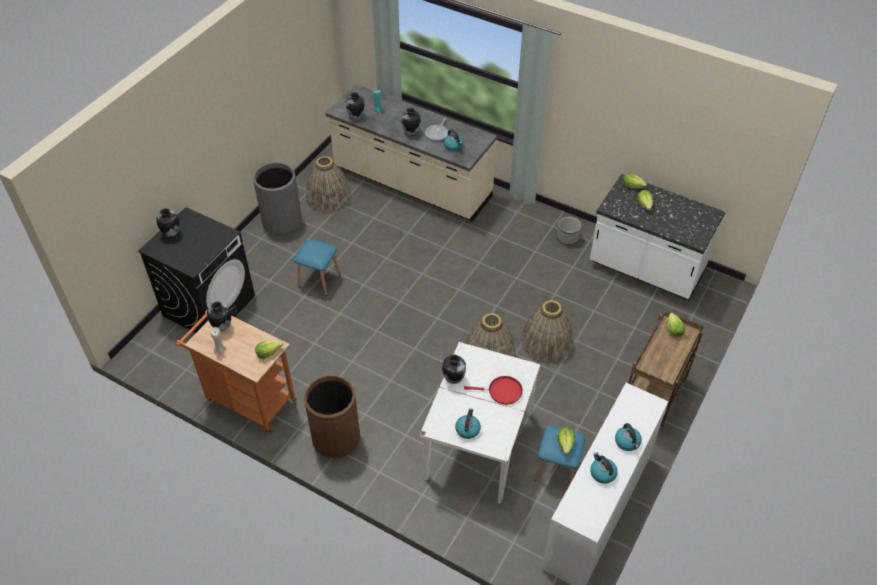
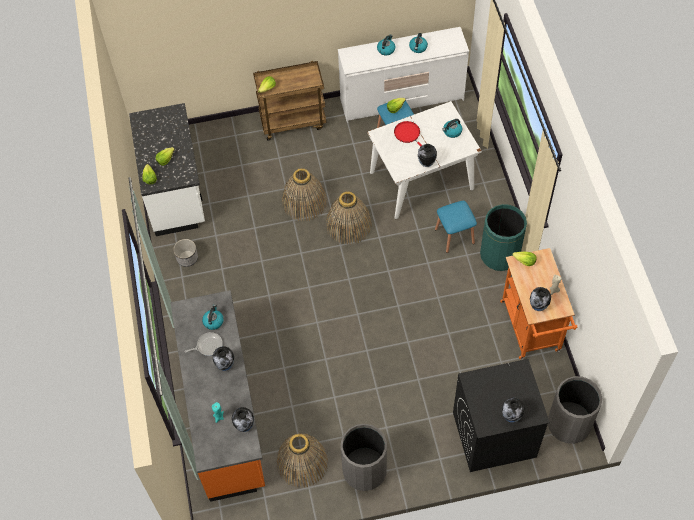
camera: 130 degrees left, 10 degrees up
(154, 355) = (568, 424): none -> grey trash can
(319, 280) = (393, 384): blue stool -> blue stool (454, 236)
(336, 438) = (499, 254): brown trash can -> green trash can
(412, 184) = (225, 413): beige counter -> orange counter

■ **TASK INSTRUCTIONS**: Before you finish, make sure every line above has been repeated exactly and no picture remains in the copy.

■ **THE COMPLETED TASK**:
camera: 130 degrees left, 10 degrees up
(154, 355) = (568, 424): none -> grey trash can
(319, 280) = (393, 384): blue stool -> blue stool (454, 236)
(336, 438) = (499, 254): brown trash can -> green trash can
(412, 184) = (225, 413): beige counter -> orange counter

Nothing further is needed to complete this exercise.